Der sechszehnjährige Konradin saß gerade mit seinem Freunde beim Schachbrette, als Beiden das Todesurtheil angekündigt wurde. Sie verloren jedoch die Fassung nicht. Die wenigen ihnen gelassenen Augenblicke gebrauchten sie, ihr Testament zu machen und sich durch Empfang der heiligen Sakramente zum Tode vorzubereiten. Am 29. Oktober 1268 wurden die Unglücklichen zum Richtplatze nahe vor dem Thore geführt, wo auf einem erhabenen Blutgerüste der Scharfrichter schon mit aufgestreiften Aermeln ihrer wartete. Jetzt trat jener ungerechte Richter auf und las der versammelten Menge das Urtheil vor. Da sprang Graf Robert von Flandern, Karl's eigener Schwiegersohn, vom plötzlichen Zorne überwältigt, hervor und rief: »Wie darfst du frecher ungerechter Schurke einen so großen und herrlichen Ritter zum Tode verurtheilen!« Zugleich hieb er ihn mit dem Schwerte, daß er für todt hinweggetragen wurde. Der König, welcher aus dem Fenster einer gegenüber gelegenen Burg der Hinrichtung zusah, verbiß seinen Zorn hierüber, denn er fürchtete das Volk, welches den jungen Prinzen liebte.
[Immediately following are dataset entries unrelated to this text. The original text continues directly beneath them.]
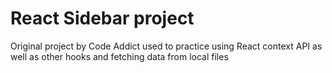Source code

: # React Sidebar project

Original project by Code Addict used to practice using React context API as well as other hooks and fetching data from local files


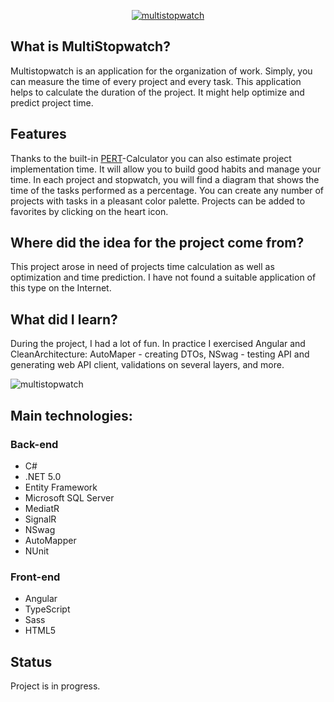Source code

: <a href="https://wiktoriaskorek.com/"><p align="center"><img src="https://user-images.githubusercontent.com/52860350/128186863-29be9f4a-9a6a-4677-a0f8-2833853e111e.png" alt="multistopwatch"/></p><a/>
 
## What is MultiStopwatch?  
Multistopwatch is an application for the organization of work. Simply, you can measure the time of every project and every task. This application helps to calculate the duration of the project. It might help optimize and predict project time. 
  
## Features  
Thanks to the built-in <a href="https://www.linkedin.com/pulse/what-pert-how-can-we-use-dave-fourie-pmp-prince2-/">PERT</a>-Calculator you can also estimate project implementation time. It will allow you to build good habits and manage your time. In each project and stopwatch, you will find a diagram that shows the time of the tasks performed as a percentage. You can create any number of projects with tasks in a pleasant color palette. Projects can be added to favorites by clicking on the heart icon.

## Where did the idea for the project come from? 
This project arose in need of projects time calculation as well as optimization and time prediction. I have not found a suitable application of this type on the Internet.
 
## What did I learn?
During the project, I had a lot of fun. In practice I exercised Angular and CleanArchitecture: AutoMaper - creating DTOs, NSwag - testing API and generating web API client, validations on several layers, and more.
  
![multistopwatch](https://user-images.githubusercontent.com/52860350/123107278-ad42e980-d439-11eb-8e12-1677857b525a.jpg)

## Main technologies: 

### Back-end
 * C#
 * .NET 5.0
 * Entity Framework
 * Microsoft SQL Server
 * MediatR
 * SignalR
 * NSwag
 * AutoMapper
 * NUnit

### Front-end
 * Angular
 * TypeScript
 * Sass
 * HTML5

## Status
Project is in progress.


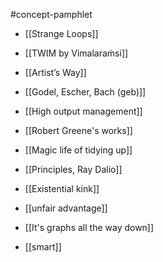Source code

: #concept-pamphlet 


- [[Strange Loops]]
- [[TWIM by Vimalaraṁsi]]
- [[Artist’s Way]]
- [[Godel, Escher, Bach (geb)]]
- [[High output management]]
- [[Robert Greene's works]]
- [[Magic life of tidying up]]
- [[Principles, Ray Dalio]]
- [[Existential kink]]

- [[unfair advantage]]
- [[It's graphs all the way down]]
- [[smart]]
Von dem Blutgerüste herab sprach Konradin noch rührende Worte zum Volke. Dann nahm er Abschied von seinem Jugendfreunde, legte sein Oberkleid ab, hob Arme und Augen gen Himmel und sprach: »Jesus Christus, Herrscher der Welt! Wenn dieser Kelch nicht an mir vorübergehen soll, so befehle ich meinen Geist in deine Hände!« Dann knieete er nieder und rief: »O Mutter, Mutter! Welches Herzeleid bereite ich dir!« Und darauf empfing er den Todesstreich. Als Friedrich von Oestreich das Haupt seines Freundes fallen sah, schrie er, von dem heftigsten Schmerze ergriffen, laut auf, so daß alle Umstehenden zu Thränen gerührt wurden. Dann traf auch ihn des Henkers Beil.

So kläglich endete das edle Geschlecht der Hohenstaufen, welches so herrlich begonnen hatte. Wie großen Nutzen hätte dasselbe stiften können, wenn es, statt nach fremden Kronen zu streben, sich mit allem Eifer einzig der Regierung des deutschen Vaterlandes gewidmet hätte!